(Stored data begins)

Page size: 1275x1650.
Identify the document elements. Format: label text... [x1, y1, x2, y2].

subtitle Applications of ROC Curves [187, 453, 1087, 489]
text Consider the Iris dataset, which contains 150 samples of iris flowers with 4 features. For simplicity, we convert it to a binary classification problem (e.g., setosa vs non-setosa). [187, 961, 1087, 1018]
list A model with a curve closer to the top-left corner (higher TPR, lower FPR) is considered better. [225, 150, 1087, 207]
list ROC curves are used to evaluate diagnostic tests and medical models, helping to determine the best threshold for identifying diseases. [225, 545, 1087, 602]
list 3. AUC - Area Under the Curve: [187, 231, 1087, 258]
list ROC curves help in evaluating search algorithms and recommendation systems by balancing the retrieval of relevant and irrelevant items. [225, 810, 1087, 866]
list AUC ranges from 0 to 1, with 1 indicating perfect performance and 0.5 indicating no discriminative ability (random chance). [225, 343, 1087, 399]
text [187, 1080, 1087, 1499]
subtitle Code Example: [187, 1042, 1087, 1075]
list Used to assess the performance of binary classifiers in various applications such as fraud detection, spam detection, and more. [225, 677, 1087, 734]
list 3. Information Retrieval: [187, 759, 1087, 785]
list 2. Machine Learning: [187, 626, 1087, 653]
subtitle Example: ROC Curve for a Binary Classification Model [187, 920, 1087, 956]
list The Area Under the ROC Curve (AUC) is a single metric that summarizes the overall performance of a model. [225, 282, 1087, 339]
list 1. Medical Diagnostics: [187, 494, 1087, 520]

(Stored data ends)

#### [Work instructions]
Retype all of the records so that every line matches the original exactly.

#### [Task answer]
Page size: 1275x1650.
Identify the document elements. Format: label text... [x1, y1, x2, y2].

subtitle Applications of ROC Curves [187, 453, 1087, 489]
text Consider the Iris dataset, which contains 150 samples of iris flowers with 4 features. For simplicity, we convert it to a binary classification problem (e.g., setosa vs non-setosa). [187, 961, 1087, 1018]
list A model with a curve closer to the top-left corner (higher TPR, lower FPR) is considered better. [225, 150, 1087, 207]
list ROC curves are used to evaluate diagnostic tests and medical models, helping to determine the best threshold for identifying diseases. [225, 545, 1087, 602]
list 3. AUC - Area Under the Curve: [187, 231, 1087, 258]
list ROC curves help in evaluating search algorithms and recommendation systems by balancing the retrieval of relevant and irrelevant items. [225, 810, 1087, 866]
list AUC ranges from 0 to 1, with 1 indicating perfect performance and 0.5 indicating no discriminative ability (random chance). [225, 343, 1087, 399]
text [187, 1080, 1087, 1499]
subtitle Code Example: [187, 1042, 1087, 1075]
list Used to assess the performance of binary classifiers in various applications such as fraud detection, spam detection, and more. [225, 677, 1087, 734]
list 3. Information Retrieval: [187, 759, 1087, 785]
list 2. Machine Learning: [187, 626, 1087, 653]
subtitle Example: ROC Curve for a Binary Classification Model [187, 920, 1087, 956]
list The Area Under the ROC Curve (AUC) is a single metric that summarizes the overall performance of a model. [225, 282, 1087, 339]
list 1. Medical Diagnostics: [187, 494, 1087, 520]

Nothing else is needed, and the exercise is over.